Seit Port Package I stand bisher vor allem eine Frage im Zentrum der Auseinandersetzung: Können die Reeder ihre Schiffe künftig mit eigenem Billigpersonal entladen? Das hätte besser bezahlte Hafenarbeit verdrängt. Doch unmittelbar vor den Ausschußberatungen am Dienstag deutet sich nunmehr an, daß dessen Berichterstatter Gerhard Jerzembowsky (CDU) diese Bestimmung ganz aus der Richtlinie herausnehmen will. Die Reederverbände hatten zuvor verdeutlicht, daß sie keinen neuen Konflikt mit gut organisierten Hafenarbeitern haben wollen.

Auf Ablehnung stößt Port Package aber nicht nur bei Hafenarbeitern. Olaf Ohlsen, hafenpolitischer Sprecher der Hamburger CDU, verwies darauf, daß die Umschlagspreise in Europa schon jetzt niedriger seien als in den USA oder in Asien. Ohlsen und weitere Regionalpolitiker befürchten zudem, daß etablierte Hafenunternehmen durch global agierende Konzerne aus dem Geschäft vertrieben werden. Ablehnung signalisieren auch Ralf Nagel, Staatssekretär im Bundeswirtschaftsministerium, der auf die Folgekosten verwies, die allein in Deutschland bei 300 Millionen Euro lägen. Zu ähnlichen Ergebnissen kamen Studien in Holland und Großbritannien.

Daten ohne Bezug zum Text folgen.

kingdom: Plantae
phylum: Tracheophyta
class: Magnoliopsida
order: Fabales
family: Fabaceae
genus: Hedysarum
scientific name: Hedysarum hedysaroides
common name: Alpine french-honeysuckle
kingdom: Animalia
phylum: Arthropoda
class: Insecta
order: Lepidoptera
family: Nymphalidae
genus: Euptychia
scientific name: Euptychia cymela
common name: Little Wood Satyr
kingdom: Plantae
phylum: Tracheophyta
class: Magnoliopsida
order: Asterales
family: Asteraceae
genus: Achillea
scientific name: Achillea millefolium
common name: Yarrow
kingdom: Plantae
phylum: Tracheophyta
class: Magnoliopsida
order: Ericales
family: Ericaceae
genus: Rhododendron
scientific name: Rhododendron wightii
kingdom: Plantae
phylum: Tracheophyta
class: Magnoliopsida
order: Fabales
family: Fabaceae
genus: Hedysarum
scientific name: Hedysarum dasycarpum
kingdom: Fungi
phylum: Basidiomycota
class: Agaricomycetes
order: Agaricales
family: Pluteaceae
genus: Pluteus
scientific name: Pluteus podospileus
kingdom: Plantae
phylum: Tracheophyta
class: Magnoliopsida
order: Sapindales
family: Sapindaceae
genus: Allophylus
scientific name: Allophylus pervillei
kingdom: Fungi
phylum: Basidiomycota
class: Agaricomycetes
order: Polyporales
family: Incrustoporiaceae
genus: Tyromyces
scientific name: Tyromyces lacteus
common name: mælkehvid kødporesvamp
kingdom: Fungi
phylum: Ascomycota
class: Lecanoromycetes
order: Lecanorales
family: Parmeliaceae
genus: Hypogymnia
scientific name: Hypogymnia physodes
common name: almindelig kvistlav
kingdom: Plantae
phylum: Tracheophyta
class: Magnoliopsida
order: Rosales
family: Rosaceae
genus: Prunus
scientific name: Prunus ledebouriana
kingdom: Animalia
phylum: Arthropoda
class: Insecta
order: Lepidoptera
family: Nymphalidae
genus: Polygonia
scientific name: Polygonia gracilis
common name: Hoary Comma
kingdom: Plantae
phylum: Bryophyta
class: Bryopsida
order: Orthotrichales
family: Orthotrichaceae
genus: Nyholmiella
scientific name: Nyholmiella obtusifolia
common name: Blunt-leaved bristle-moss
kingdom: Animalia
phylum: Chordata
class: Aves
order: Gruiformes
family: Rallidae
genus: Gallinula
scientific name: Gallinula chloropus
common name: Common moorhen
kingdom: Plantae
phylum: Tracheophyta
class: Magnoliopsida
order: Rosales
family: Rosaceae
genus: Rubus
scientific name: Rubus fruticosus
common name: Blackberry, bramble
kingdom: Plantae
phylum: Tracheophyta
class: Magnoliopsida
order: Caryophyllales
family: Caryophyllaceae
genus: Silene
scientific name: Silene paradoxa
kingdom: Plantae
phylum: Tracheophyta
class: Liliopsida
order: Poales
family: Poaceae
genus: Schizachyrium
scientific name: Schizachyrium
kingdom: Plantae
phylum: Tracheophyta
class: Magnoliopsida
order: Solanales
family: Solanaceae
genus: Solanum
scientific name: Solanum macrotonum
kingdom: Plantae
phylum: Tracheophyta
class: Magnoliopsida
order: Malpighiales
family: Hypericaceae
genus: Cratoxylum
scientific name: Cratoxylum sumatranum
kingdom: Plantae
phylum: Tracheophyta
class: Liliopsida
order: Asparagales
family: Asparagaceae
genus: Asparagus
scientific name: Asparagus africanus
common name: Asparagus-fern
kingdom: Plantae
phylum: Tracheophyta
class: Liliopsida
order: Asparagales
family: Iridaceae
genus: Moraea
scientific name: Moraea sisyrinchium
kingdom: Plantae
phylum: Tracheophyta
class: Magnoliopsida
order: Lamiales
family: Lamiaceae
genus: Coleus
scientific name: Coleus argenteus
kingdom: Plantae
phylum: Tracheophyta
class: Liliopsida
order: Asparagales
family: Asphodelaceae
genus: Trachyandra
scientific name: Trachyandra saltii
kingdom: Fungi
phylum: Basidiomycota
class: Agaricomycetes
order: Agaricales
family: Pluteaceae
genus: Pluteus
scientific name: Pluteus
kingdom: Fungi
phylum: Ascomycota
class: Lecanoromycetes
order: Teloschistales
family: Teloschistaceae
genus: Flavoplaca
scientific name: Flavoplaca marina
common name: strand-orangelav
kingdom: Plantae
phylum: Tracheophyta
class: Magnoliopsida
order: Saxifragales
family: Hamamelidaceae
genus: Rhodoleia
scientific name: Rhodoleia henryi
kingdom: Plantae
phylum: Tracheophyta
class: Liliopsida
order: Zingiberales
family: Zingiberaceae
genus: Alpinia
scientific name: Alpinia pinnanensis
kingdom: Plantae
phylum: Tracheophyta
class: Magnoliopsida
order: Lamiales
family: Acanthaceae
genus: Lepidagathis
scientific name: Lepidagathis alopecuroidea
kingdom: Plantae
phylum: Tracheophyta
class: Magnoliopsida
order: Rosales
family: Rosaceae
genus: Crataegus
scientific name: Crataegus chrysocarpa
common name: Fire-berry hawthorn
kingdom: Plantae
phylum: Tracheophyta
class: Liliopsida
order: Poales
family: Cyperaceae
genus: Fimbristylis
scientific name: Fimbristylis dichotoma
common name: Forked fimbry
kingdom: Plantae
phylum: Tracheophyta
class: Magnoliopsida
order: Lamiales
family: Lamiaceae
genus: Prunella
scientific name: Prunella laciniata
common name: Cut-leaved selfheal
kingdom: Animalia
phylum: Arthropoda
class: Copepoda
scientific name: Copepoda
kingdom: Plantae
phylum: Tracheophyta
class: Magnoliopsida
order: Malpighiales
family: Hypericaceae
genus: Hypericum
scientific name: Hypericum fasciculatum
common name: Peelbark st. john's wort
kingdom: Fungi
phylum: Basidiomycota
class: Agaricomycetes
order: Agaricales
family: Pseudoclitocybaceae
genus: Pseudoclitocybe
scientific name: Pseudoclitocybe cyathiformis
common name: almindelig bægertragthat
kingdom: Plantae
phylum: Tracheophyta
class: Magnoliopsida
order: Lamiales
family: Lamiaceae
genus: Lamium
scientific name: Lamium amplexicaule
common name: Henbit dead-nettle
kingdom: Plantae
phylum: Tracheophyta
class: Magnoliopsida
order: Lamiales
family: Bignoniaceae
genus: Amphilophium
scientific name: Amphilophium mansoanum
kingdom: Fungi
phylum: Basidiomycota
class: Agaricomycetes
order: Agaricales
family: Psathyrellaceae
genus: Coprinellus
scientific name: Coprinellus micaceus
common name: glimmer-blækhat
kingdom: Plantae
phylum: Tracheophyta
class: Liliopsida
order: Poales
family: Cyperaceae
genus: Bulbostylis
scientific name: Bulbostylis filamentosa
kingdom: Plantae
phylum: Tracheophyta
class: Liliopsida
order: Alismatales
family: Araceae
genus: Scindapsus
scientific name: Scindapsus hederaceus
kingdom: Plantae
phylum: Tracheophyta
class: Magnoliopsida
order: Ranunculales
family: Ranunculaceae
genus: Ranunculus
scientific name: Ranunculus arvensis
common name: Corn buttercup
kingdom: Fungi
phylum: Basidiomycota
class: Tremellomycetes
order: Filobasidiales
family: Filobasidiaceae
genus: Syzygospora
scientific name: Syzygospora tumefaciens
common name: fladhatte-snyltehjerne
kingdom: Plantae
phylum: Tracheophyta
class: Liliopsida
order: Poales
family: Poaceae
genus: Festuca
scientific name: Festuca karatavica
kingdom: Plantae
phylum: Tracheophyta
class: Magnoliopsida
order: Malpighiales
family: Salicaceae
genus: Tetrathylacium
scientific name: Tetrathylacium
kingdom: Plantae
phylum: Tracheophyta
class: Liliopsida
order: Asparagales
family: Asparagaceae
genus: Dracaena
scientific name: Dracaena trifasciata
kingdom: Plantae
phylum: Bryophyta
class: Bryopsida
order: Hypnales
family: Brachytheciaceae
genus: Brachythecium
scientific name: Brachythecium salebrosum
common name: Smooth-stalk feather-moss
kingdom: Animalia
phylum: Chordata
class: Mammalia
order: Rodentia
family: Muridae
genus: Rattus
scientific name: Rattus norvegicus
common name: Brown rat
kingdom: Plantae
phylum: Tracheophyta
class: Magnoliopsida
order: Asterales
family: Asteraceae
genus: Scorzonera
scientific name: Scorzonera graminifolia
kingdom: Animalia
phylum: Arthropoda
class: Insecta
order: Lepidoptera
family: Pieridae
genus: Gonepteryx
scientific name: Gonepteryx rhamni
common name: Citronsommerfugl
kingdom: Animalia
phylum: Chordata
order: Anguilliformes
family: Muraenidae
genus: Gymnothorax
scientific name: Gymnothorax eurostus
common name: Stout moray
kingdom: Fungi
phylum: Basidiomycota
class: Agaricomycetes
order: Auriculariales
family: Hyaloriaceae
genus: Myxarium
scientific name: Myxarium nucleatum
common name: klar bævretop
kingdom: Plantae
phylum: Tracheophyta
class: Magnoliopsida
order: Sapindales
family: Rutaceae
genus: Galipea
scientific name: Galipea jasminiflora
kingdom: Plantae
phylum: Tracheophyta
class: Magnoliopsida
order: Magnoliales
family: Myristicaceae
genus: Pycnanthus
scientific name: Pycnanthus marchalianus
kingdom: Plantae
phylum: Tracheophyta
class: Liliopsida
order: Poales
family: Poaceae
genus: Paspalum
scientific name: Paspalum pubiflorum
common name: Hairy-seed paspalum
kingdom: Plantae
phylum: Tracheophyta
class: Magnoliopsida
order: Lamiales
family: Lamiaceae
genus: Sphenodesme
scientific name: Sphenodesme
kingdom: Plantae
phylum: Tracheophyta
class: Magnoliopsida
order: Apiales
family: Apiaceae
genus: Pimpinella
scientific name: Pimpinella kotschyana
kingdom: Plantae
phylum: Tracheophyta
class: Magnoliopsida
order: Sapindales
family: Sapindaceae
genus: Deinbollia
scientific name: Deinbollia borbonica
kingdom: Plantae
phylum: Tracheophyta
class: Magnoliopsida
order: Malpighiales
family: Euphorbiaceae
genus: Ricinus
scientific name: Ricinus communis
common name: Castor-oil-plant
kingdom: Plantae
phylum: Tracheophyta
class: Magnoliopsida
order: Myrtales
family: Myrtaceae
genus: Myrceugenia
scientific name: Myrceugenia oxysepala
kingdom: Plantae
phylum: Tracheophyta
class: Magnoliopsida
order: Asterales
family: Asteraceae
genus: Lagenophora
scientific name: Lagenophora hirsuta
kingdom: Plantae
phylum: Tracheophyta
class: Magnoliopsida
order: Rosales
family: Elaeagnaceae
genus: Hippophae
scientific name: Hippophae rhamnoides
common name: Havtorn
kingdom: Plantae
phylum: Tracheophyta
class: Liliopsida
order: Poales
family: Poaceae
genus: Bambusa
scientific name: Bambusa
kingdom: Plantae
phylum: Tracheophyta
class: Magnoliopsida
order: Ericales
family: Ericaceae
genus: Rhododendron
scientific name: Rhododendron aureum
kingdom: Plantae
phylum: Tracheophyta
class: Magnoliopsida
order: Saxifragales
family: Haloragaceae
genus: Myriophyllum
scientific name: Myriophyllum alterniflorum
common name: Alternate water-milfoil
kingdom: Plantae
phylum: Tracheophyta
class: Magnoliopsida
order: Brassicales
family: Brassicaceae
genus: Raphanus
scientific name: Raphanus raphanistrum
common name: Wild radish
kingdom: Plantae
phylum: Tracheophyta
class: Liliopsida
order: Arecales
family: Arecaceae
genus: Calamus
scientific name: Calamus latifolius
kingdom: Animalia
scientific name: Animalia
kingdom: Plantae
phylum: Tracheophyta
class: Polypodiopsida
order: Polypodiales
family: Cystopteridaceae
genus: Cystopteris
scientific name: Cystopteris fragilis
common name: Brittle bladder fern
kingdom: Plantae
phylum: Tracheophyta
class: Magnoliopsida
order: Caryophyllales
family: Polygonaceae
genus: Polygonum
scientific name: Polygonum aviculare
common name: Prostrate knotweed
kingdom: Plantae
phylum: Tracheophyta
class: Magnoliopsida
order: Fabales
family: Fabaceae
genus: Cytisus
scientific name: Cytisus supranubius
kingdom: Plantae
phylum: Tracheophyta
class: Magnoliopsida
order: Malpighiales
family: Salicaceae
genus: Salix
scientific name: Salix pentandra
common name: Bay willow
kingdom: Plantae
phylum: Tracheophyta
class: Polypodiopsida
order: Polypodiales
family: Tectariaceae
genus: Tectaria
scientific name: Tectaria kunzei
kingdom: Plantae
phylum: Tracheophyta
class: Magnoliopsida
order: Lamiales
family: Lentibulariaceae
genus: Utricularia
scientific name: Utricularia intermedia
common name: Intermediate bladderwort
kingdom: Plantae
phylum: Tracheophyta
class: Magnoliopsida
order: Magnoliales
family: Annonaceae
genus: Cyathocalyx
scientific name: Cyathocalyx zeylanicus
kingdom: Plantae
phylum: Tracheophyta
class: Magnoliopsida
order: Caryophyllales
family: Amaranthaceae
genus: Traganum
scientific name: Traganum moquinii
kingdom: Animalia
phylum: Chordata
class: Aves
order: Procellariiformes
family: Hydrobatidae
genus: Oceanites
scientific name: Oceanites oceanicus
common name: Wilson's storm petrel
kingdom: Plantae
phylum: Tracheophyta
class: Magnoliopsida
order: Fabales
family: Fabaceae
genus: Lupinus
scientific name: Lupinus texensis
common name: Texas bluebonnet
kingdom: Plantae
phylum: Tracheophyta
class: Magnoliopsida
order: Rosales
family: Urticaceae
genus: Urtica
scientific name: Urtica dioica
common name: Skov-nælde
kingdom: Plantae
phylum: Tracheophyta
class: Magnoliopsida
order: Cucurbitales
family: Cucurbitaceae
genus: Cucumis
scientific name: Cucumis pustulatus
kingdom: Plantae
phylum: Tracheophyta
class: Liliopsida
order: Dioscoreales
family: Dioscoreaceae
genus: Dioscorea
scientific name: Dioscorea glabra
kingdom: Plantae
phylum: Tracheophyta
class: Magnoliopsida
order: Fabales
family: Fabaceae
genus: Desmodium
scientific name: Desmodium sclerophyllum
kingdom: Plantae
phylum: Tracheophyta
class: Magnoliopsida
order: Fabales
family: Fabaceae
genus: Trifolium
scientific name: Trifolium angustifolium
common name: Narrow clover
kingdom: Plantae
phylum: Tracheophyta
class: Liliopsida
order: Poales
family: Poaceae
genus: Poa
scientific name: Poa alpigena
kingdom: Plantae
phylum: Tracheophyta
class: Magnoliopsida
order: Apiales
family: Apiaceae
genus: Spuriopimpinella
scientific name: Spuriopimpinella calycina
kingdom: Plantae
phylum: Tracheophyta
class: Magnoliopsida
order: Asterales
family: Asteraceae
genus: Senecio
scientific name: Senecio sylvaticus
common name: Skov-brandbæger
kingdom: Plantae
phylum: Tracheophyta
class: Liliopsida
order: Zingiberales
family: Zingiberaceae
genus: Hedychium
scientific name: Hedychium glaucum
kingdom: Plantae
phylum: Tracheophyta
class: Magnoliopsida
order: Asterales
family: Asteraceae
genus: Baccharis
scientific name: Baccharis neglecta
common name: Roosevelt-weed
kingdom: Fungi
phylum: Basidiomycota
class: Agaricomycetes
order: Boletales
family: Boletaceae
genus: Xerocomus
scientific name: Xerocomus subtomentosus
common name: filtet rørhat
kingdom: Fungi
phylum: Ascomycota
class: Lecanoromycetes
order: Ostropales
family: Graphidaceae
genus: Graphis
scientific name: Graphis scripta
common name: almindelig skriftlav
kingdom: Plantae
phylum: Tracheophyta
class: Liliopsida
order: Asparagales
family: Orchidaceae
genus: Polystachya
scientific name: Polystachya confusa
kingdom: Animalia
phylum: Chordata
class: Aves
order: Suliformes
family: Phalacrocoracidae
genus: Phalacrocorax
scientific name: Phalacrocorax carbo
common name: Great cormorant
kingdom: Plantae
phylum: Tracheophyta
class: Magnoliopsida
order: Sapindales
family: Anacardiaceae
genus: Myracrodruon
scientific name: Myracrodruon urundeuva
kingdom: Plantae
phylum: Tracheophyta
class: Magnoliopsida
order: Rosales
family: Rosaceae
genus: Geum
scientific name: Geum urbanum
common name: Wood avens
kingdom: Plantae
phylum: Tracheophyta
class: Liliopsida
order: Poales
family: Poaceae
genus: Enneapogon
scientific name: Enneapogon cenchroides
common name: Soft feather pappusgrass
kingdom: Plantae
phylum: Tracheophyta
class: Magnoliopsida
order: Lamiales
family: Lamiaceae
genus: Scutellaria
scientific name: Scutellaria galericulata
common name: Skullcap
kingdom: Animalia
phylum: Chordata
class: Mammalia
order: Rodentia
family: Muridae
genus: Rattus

Die Hafenarbeiter machen sich solche Konflikte zunutze und hoffen deshalb nicht nur auf die Unterstützung der Linken im Parlament, sondern auch auf die der Sozialisten und Grünen. Bernt Kamin, Betriebsratsvorsitzender des Gesamthafenbetriebs Hamburg, der zu den Organisatoren des internationalen Protestes gehört, sagte gegenüber junge Welt aber auch, daß für den Ausgang des Konflikts der außerparlamentarische Kampf der Hafenarbeiter entscheidend bleibe. Deswegen werde es im Januar weitere Proteste geben.